Step 2: Preparing the Milk Cream
1. Boiling the Milk: In a saucepan, place 400 ml of milk and sugar over medium heat, stirring occasionally.
2. Mixing the Cornstarch: In a separate bowl, combine the remaining milk with cornstarch. When the milk begins to boil, add the cornstarch mixture, whisking continuously to avoid lumps.
3. Obtaining the Cream: Continue to stir until the cream thickens and comes to a few boils. Remove from heat, add the vanilla sugar, and let cool.
4. Incorporating the Butter: Once the cream is cool, add the butter cut into cubes and mix well until you achieve a smooth cream.
Step 3: Preparing the Cherry Jelly
1. Boiling the Cherries: In a saucepan, add the cherries with 250 ml of water and sugar. Bring to a boil.
2. Mixing the Cornstarch: In another bowl, mix 50 ml of water with cornstarch. Once the cherries boil, add the cornstarch mixture, stirring constantly until it thickens.
3. Hydrating the Gelatin: Hydrate the gelatin in 2 tablespoons of cold water. When the jelly is almost ready, remove it from the heat and, after it cools slightly, add the hydrated gelatin.

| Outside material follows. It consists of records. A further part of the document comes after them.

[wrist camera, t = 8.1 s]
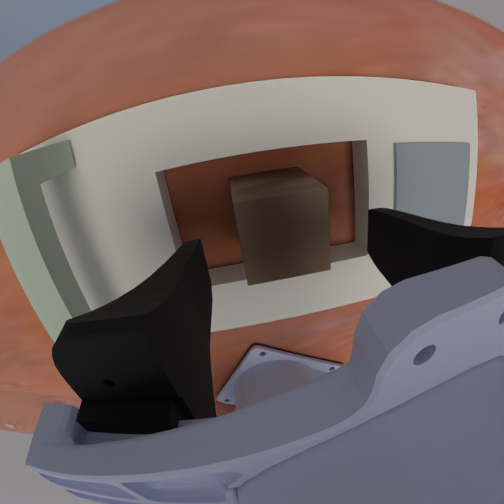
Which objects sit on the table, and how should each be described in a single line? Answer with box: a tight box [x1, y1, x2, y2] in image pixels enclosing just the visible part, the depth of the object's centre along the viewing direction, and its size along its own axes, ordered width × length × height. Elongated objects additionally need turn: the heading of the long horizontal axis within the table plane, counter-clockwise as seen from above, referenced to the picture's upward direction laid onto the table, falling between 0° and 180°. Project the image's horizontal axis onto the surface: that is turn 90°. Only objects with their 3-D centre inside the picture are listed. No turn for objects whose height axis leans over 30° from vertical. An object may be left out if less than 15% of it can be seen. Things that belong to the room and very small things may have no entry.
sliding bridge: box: [0, 140, 91, 343], centre depth 12 cm, size 2×13×5 cm, turn 9°
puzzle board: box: [19, 76, 478, 332], centre depth 16 cm, size 30×14×2 cm, turn 99°
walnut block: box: [229, 167, 331, 286], centre depth 15 cm, size 4×4×5 cm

Step 4: Assembling the Cake
1. First Layer of Cream: Place the first meringue layer on a platter and spread half of the milk cream. Refrigerate for 10 minutes to allow the cream to set slightly.
2. Adding the Jelly: Pour the warm cherry jelly over the set cream.
3. Finalizing the Layers: Place the second meringue layer on top, followed by the remaining cream. Cover with the last meringue layer and let the cake chill for a few hours, ideally overnight.
Step 5: Preparing the Glaze
1. Heating the Cream: In a saucepan, heat the liquid cream (without letting it boil).
2. Melting the Chocolate: Add the broken white chocolate and stir vigorously until you achieve a smooth glaze.
3. Glazing the Cake: Let the glaze cool slightly, then pour it evenly over the cake. Decorate with milk chocolate flakes, then refrigerate to set.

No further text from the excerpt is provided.